Indonesia living dangerously as it neglects economic reform

Author: Maria Monica Wihardja

Indonesia’s economic turbulence between January this year and the US Federal Reserve Bank’s recent decision to defer tapering its Quantitative Easing III policy (QE III) was a signal for Indonesia to take reforms more seriously.

Workers filtrate hot boiled soybean porridge using a soft cloth as part of the process of making tofu in a traditional tofu factory in Banda Aceh, Indonesia, (Photo: AAP)

While the continuation of QE III is giving Indonesia some space, with the Rupiah and Jakarta stock exchange soaring up upon the announcement, uncertainties remain. Indonesia must not stop pursuing the economic reforms that it vows to implement.

Indonesia has had it easy in recent years. US quantitative easing meant lots of easy money flowed into emerging markets, and high commodity prices combined with high demand for its palm oil and coal from China led to an export boom. Unfortunately, Indonesia used this period to impose protectionist and inward-looking trade measures — like defending self-sufficiency policies in key agricultural products and restricting port entry of horticultural imports — which threaten food supply and are driving up inflation. Now Indonesia finds itself in a dangerous position with a widening current account deficit owing to a structural deficit in the oil and gas trade and weakening non-oil and gas exports. Higher growth has also been associated with higher imports.

So far, Indonesia has neglected every possible structural reform to address its supply-side constraints, including infrastructure, human resources and product innovation. Action in these areas could have increased economic capacity. For a long time than needed, the country had also neglected much-needed fiscal reforms to phase out its burgeoning fuel subsidies.

Indonesia’s domestic neglect has been exacerbated by its vulnerability to other countries’ monetary policies. While the G20 may be able to build an economic structure to coordinate monetary policy in the future, it has yet to do so.

So what can Indonesia do to keep its economy healthy in the midst of ongoing uncertainties over the US economic recovery and global macroeconomic outlook?

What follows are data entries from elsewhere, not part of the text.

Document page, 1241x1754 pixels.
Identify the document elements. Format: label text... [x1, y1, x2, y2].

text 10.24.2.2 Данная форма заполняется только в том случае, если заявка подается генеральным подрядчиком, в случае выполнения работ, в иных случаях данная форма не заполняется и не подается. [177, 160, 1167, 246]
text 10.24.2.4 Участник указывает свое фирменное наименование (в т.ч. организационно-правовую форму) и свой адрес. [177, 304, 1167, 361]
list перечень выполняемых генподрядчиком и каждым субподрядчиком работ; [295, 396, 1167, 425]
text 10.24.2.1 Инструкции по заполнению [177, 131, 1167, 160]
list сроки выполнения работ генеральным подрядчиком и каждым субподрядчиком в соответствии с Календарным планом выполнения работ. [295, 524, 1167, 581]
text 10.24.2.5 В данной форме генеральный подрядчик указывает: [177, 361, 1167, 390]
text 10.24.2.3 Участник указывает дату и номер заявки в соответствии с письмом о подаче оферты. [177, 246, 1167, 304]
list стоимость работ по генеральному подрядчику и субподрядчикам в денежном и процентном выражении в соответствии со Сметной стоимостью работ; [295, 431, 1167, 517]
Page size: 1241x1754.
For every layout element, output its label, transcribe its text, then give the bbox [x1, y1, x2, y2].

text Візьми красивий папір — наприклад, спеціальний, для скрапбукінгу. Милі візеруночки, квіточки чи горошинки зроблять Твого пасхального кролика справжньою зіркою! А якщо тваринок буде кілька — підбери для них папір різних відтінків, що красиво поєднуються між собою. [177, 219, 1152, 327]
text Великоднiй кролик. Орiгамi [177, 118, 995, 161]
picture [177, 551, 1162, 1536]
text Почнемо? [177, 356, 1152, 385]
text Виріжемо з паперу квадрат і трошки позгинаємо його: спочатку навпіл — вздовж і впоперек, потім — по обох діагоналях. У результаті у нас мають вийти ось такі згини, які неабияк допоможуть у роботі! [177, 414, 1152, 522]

First, it is true that the market will always be looking to invest in countries with higher real yields, so Indonesia should expect that when US quantitative easing is ‘tapered’ and US yields rise, US money will return home. At the moment, it is unclear when the Fed will taper QE III but it could be as soon as October this year, depending on US employment data and other economic indicators.

Even so, market sentiments — which can be wrong in many ways — are still based on the fundamentals of an economy. To maintain confidence, Indonesia must focus on fundamental economic reform by implementing necessary structural reforms and maintaining a prudential regulatory regime. Get these things right, and Indonesia will have more ‘wiggle room’ to implement counter-cyclical fiscal and monetary policies in the case of external volatility shocks.

Second, the central bank and related agencies may balance the risk of foreign holdings by maintaining a healthy ratio of short-term foreign debt plus imports to foreign exchange reserves. The central bank and the financial services authority may also consider monitoring carefully the number of external financing positions including foreign ownership of its bonds, which currently stands at around 30 per cent, and diversifying the investment base by encouraging institutions to invest. These changes may also necessitate hedging government exposure to oil imports and/or commodity exports.

Third, the strong links between fiscal, monetary and financial sustainability mean the bureaucrats in charge of these sectors — the Ministry of Finance, the central bank and the financial services authority — need to communicate more effectively among themselves.

Indonesia needs a government policy response that is credible and transparent. This is the only way to boost investor confidence and market sentiment amidst uncertainties.

Maria Monica Wihardja is a former lecturer at the Department of Economics, University of Indonesia, and a former researcher at the Centre for Strategic and International Studies, Jakarta. She is also Associate Editor at the East Asia Forum Indonesia desk.